[What you have to do]
Reproduce the text read from each of the items below, line for line, and leave out the pictures.

[Information given]
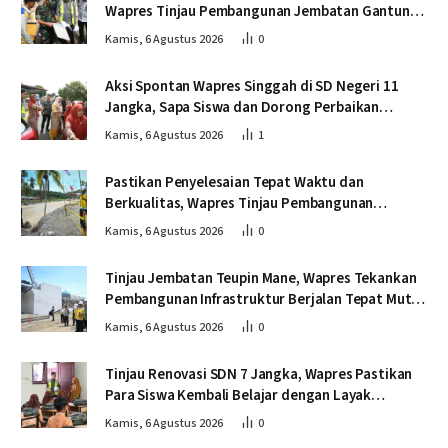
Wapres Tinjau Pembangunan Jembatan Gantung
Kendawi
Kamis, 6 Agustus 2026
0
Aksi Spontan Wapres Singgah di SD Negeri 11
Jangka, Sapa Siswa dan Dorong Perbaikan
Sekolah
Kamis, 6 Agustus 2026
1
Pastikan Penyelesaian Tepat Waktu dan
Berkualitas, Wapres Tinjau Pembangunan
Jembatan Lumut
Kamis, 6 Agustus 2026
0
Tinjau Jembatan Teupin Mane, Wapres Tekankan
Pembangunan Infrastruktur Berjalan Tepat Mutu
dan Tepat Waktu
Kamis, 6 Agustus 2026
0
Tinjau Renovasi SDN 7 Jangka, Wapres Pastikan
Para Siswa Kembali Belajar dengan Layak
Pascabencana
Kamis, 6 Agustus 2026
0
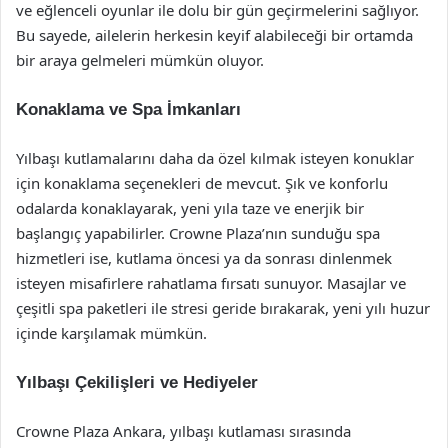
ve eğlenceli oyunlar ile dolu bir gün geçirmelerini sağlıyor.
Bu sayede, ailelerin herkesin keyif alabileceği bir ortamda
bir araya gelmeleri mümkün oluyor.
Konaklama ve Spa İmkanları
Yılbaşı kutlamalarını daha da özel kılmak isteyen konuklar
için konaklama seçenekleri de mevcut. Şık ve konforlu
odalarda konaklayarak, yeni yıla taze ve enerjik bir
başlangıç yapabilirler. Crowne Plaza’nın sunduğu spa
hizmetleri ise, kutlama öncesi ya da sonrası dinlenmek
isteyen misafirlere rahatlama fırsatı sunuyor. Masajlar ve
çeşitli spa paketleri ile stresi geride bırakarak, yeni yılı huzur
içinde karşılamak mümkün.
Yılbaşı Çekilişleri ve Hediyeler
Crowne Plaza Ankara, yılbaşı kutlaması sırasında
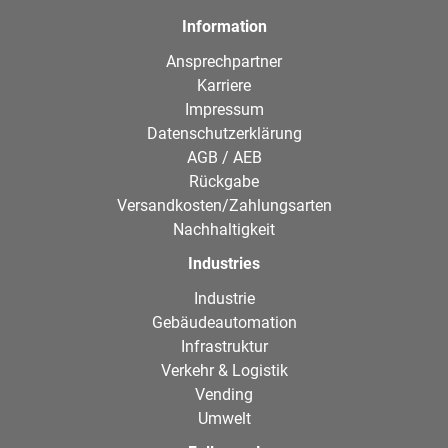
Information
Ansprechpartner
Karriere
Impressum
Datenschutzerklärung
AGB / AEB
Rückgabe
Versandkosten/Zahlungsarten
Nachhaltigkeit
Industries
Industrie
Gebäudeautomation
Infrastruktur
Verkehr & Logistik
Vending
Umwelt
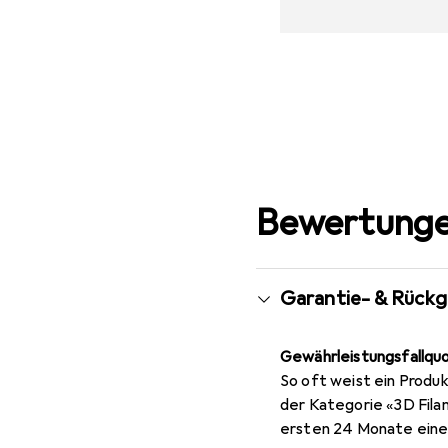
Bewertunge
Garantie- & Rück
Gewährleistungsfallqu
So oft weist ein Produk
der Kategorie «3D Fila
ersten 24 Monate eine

[Response box]
Wapres Tinjau Pembangunan Jembatan Gantung
Kendawi
Kamis, 6 Agustus 2026
0
Aksi Spontan Wapres Singgah di SD Negeri 11
Jangka, Sapa Siswa dan Dorong Perbaikan
Sekolah
Kamis, 6 Agustus 2026
1
Pastikan Penyelesaian Tepat Waktu dan
Berkualitas, Wapres Tinjau Pembangunan
Jembatan Lumut
Kamis, 6 Agustus 2026
0
Tinjau Jembatan Teupin Mane, Wapres Tekankan
Pembangunan Infrastruktur Berjalan Tepat Mutu
dan Tepat Waktu
Kamis, 6 Agustus 2026
0
Tinjau Renovasi SDN 7 Jangka, Wapres Pastikan
Para Siswa Kembali Belajar dengan Layak
Pascabencana
Kamis, 6 Agustus 2026
0
ve eğlenceli oyunlar ile dolu bir gün geçirmelerini sağlıyor.
Bu sayede, ailelerin herkesin keyif alabileceği bir ortamda
bir araya gelmeleri mümkün oluyor.
Konaklama ve Spa İmkanları
Yılbaşı kutlamalarını daha da özel kılmak isteyen konuklar
için konaklama seçenekleri de mevcut. Şık ve konforlu
odalarda konaklayarak, yeni yıla taze ve enerjik bir
başlangıç yapabilirler. Crowne Plaza’nın sunduğu spa
hizmetleri ise, kutlama öncesi ya da sonrası dinlenmek
isteyen misafirlere rahatlama fırsatı sunuyor. Masajlar ve
çeşitli spa paketleri ile stresi geride bırakarak, yeni yılı huzur
içinde karşılamak mümkün.
Yılbaşı Çekilişleri ve Hediyeler
Crowne Plaza Ankara, yılbaşı kutlaması sırasında
Information
Ansprechpartner
Karriere
Impressum
Datenschutzerklärung
AGB / AEB
Rückgabe
Versandkosten/Zahlungsarten
Nachhaltigkeit
Industries
Industrie
Gebäudeautomation
Infrastruktur
Verkehr & Logistik
Vending
Umwelt
Bewertunge
Garantie- & Rück
Gewährleistungsfallqu
So oft weist ein Produk
der Kategorie «3D Fila
ersten 24 Monate eine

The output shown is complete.